-------- Extract --------

Hugh Kepets, Painter and Printmaker
1979 CLEVELAND ARTS PRIZE FOR VISUAL ARTS
Whether working in black and white or color, with traditional still life, nudes, or architectural fragments, Hugh Kepets has always treated his subject matter as an intense inquiry into formal structure. Each object is reduced to its basic form: the three dimensional flattened to two dimensions and the intensity of detail restrained to basic essentials. Hugh Kepets has taken his inquiry almost to the extreme of abstraction in his study of minute portions of buildings and little slices of what could be much larger subjects. His preferred media have been drawing and prints on paper, which have evolved recently into digital printmaking, allowing him a range and subtlety of color lacking in traditional printmaking techniques.
Kepets was born in Cleveland and educated at Carnegie Mellon University in Pittsburgh (B.F.A. 1968) and Ohio University (M.F.A. 1972). His degrees were in painting, but he was always interested in drawing and printmaking. His work, which owes its appearance to a study of the beauty in minute particulars, was instantly popular in Cleveland and elsewhere in the ’70s. He was given one-man shows in New York, Pittsburgh, Boston, Philadelphia and Cleveland throughout the 1970s.

-------- Source excerpt --------

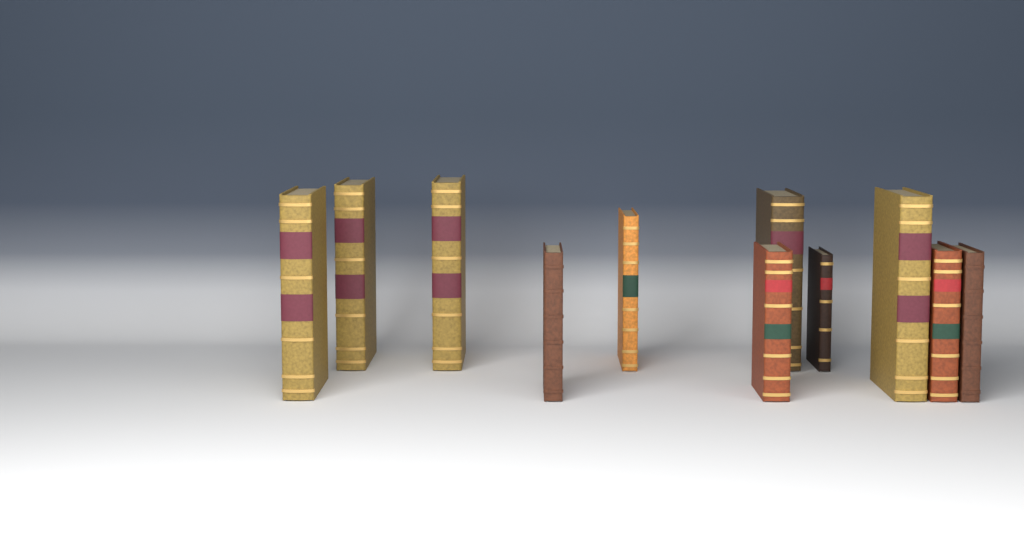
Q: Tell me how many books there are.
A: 11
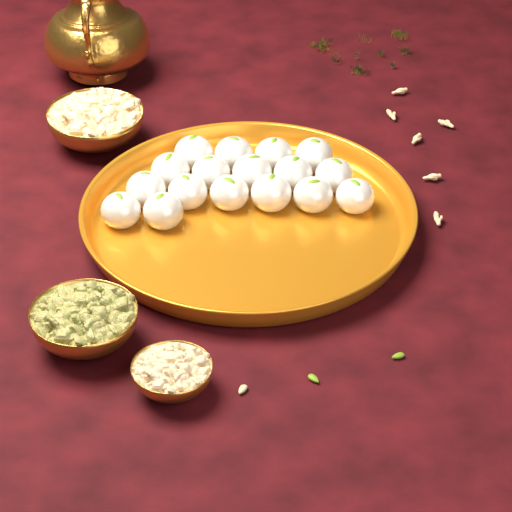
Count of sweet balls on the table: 17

--------

**Challenges**
[A] In the profile of Hugh Kepets, at which university did he earn his M.F.A., and in what year?
[B] Quote the Hugh Kepets profile between "Hugh Kepets, Painter" and "traditional printmaking techniques.", inclusive.
[C] Continue the profile of the painter and printmaker Hugh Kepets from its last sentence.

**Solved tasks**
[A] Ohio University, in 1972.

[B]
Hugh Kepets, Painter and Printmaker
1979 CLEVELAND ARTS PRIZE FOR VISUAL ARTS
Whether working in black and white or color, with traditional still life, nudes, or architectural fragments, Hugh Kepets has always treated his subject matter as an intense inquiry into formal structure. Each object is reduced to its basic form: the three dimensional flattened to two dimensions and the intensity of detail restrained to basic essentials. Hugh Kepets has taken his inquiry almost to the extreme of abstraction in his study of minute portions of buildings and little slices of what could be much larger subjects. His preferred media have been drawing and prints on paper, which have evolved recently into digital printmaking, allowing him a range and subtlety of color lacking in traditional printmaking techniques.

[C]
After living in San Francisco and western Massachusetts, Kepets moved to New York City in 1973, where his art became immediately successful. He now lives in Milford, Connecticut, but keeps a residence in the city. He counts himself lucky to have been able to do the work he wants without compromising: “My job in life is to please myself doing the work I do.” Kepets’s works please others, too: His paintings and prints are in many major museum collections in the United States (the Metropolitan Museum of Art, the Art Institute of Chicago, the Philadelphia Museum of Art, and the Cleveland Museum of Art, among others) as well as numerous corporate collections (AT&T, IBM, Xerox, GM and so on). Besides winning the Cleveland Arts Prize, he has received awards from the New York State Creative Arts (1975, 1980) and the National Endowment for the Arts (1979).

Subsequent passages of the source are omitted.